[START OF Task data]
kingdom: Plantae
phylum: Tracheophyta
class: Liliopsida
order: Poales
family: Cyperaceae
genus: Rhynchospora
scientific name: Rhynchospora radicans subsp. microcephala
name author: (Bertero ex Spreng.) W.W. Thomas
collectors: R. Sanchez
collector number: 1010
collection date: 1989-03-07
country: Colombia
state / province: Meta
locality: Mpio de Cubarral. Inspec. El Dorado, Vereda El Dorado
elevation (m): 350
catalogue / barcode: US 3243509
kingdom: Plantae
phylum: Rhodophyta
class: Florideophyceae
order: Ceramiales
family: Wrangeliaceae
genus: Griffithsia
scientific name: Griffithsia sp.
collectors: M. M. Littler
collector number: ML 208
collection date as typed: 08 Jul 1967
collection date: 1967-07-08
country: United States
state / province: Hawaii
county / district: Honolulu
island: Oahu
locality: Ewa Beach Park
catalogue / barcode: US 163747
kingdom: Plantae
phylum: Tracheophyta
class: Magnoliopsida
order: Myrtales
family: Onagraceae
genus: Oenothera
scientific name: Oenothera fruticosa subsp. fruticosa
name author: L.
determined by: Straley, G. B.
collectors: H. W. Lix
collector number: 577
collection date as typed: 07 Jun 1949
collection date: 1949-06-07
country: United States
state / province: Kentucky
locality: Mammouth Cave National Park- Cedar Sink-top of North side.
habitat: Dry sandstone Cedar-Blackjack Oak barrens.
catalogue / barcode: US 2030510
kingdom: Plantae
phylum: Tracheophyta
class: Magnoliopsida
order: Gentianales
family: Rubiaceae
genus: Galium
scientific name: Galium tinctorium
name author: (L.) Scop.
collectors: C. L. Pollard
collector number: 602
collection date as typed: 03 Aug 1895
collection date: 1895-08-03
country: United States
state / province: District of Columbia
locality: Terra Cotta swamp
[END OF Task data]
== The task ==
Please retype every line of the items above, character for character.

== Expected output ==
kingdom: Plantae
phylum: Tracheophyta
class: Liliopsida
order: Poales
family: Cyperaceae
genus: Rhynchospora
scientific name: Rhynchospora radicans subsp. microcephala
name author: (Bertero ex Spreng.) W.W. Thomas
collectors: R. Sanchez
collector number: 1010
collection date: 1989-03-07
country: Colombia
state / province: Meta
locality: Mpio de Cubarral. Inspec. El Dorado, Vereda El Dorado
elevation (m): 350
catalogue / barcode: US 3243509
kingdom: Plantae
phylum: Rhodophyta
class: Florideophyceae
order: Ceramiales
family: Wrangeliaceae
genus: Griffithsia
scientific name: Griffithsia sp.
collectors: M. M. Littler
collector number: ML 208
collection date as typed: 08 Jul 1967
collection date: 1967-07-08
country: United States
state / province: Hawaii
county / district: Honolulu
island: Oahu
locality: Ewa Beach Park
catalogue / barcode: US 163747
kingdom: Plantae
phylum: Tracheophyta
class: Magnoliopsida
order: Myrtales
family: Onagraceae
genus: Oenothera
scientific name: Oenothera fruticosa subsp. fruticosa
name author: L.
determined by: Straley, G. B.
collectors: H. W. Lix
collector number: 577
collection date as typed: 07 Jun 1949
collection date: 1949-06-07
country: United States
state / province: Kentucky
locality: Mammouth Cave National Park- Cedar Sink-top of North side.
habitat: Dry sandstone Cedar-Blackjack Oak barrens.
catalogue / barcode: US 2030510
kingdom: Plantae
phylum: Tracheophyta
class: Magnoliopsida
order: Gentianales
family: Rubiaceae
genus: Galium
scientific name: Galium tinctorium
name author: (L.) Scop.
collectors: C. L. Pollard
collector number: 602
collection date as typed: 03 Aug 1895
collection date: 1895-08-03
country: United States
state / province: District of Columbia
locality: Terra Cotta swamp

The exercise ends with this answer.